Text segment »
____________________

President Bush and his wife, Laura, at a victory celebration in Washington.
More than fifty-nine million people voted for President Bush and Vice President Dick Cheney. That was fifty-one percent. And that was three and one-half million more than voted for John Kerry and his vice presidential candidate, Senator John Edwards. The Democrats had forty-eight percent.

George Walker Bush is America's forty-third president. But he is the first in sixteen years to win a majority of the popular vote. The last one was his father, in nineteen eighty-eight.

VOICE ONE:

On colored maps on election-night television, red states meant Republican victories. Blue states meant Democratic victories. In the end, the map looked very much like the map in the two thousand election.

____________________

Records drawn from a collection:
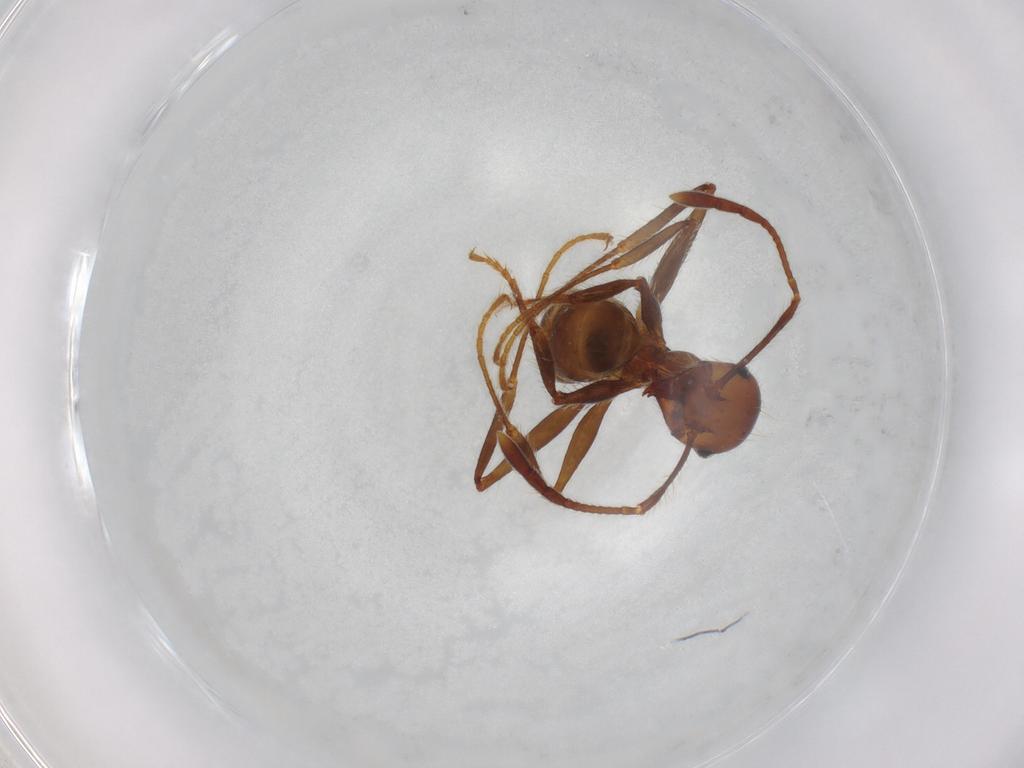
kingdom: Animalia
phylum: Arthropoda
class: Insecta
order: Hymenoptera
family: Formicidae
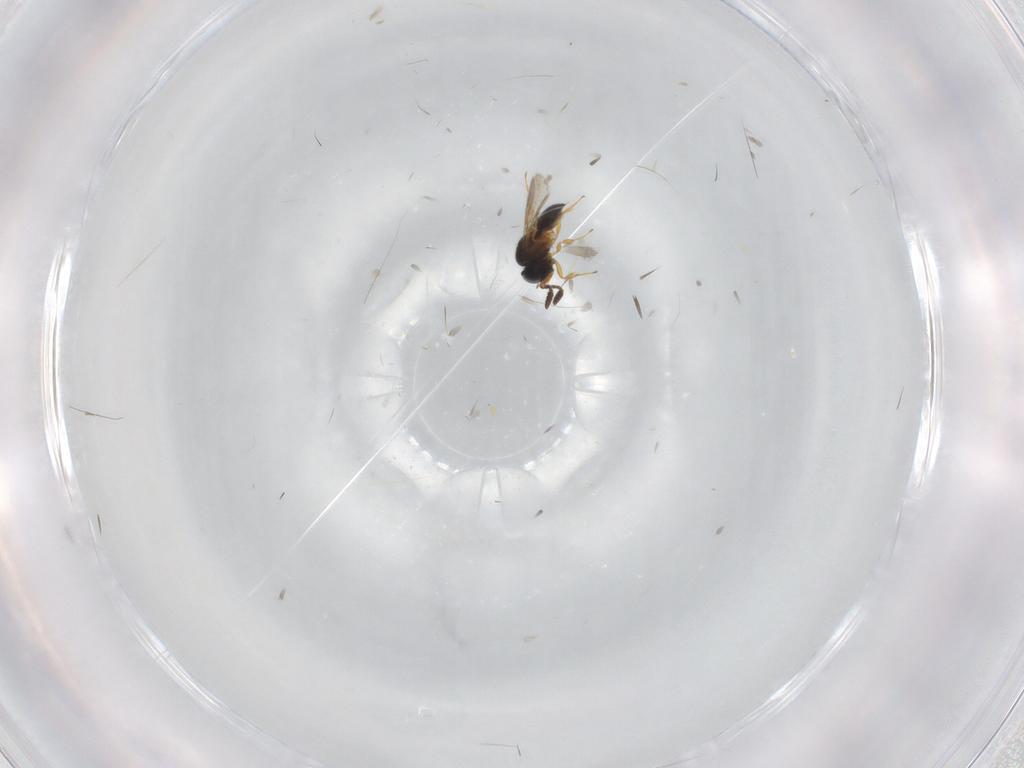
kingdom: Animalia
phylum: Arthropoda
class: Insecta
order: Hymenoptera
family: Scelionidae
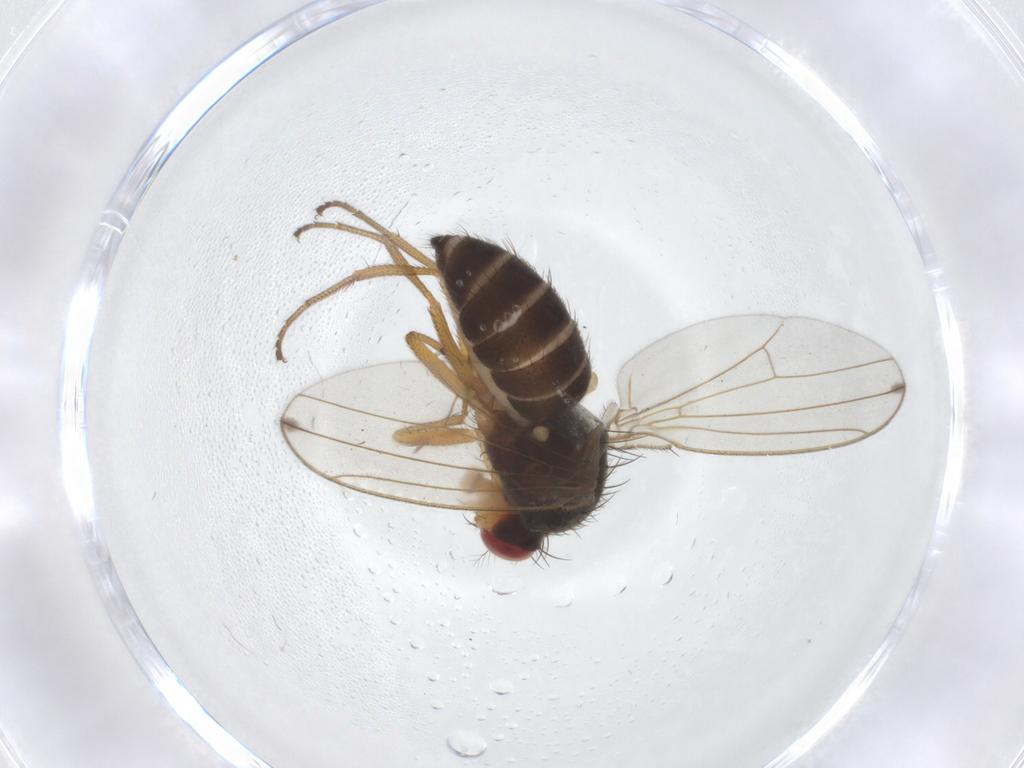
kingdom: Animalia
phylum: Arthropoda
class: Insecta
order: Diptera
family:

____________________

Required tasks »
a: Repeat the part of the election text starting with "President Bush and his" and going on through "in nineteen eighty-eight.".
b: Write out every entry again with "phylum" swapped for "division", keeping everything else the same and leaving out the pictures.
These entries have no connection to the election text.

Solutions by task »
a:
President Bush and his wife, Laura, at a victory celebration in Washington.
More than fifty-nine million people voted for President Bush and Vice President Dick Cheney. That was fifty-one percent. And that was three and one-half million more than voted for John Kerry and his vice presidential candidate, Senator John Edwards. The Democrats had forty-eight percent.

George Walker Bush is America's forty-third president. But he is the first in sixteen years to win a majority of the popular vote. The last one was his father, in nineteen eighty-eight.

b:
kingdom: Animalia
division: Arthropoda
class: Insecta
order: Hymenoptera
family: Formicidae
kingdom: Animalia
division: Arthropoda
class: Insecta
order: Hymenoptera
family: Scelionidae
kingdom: Animalia
division: Arthropoda
class: Insecta
order: Diptera
family:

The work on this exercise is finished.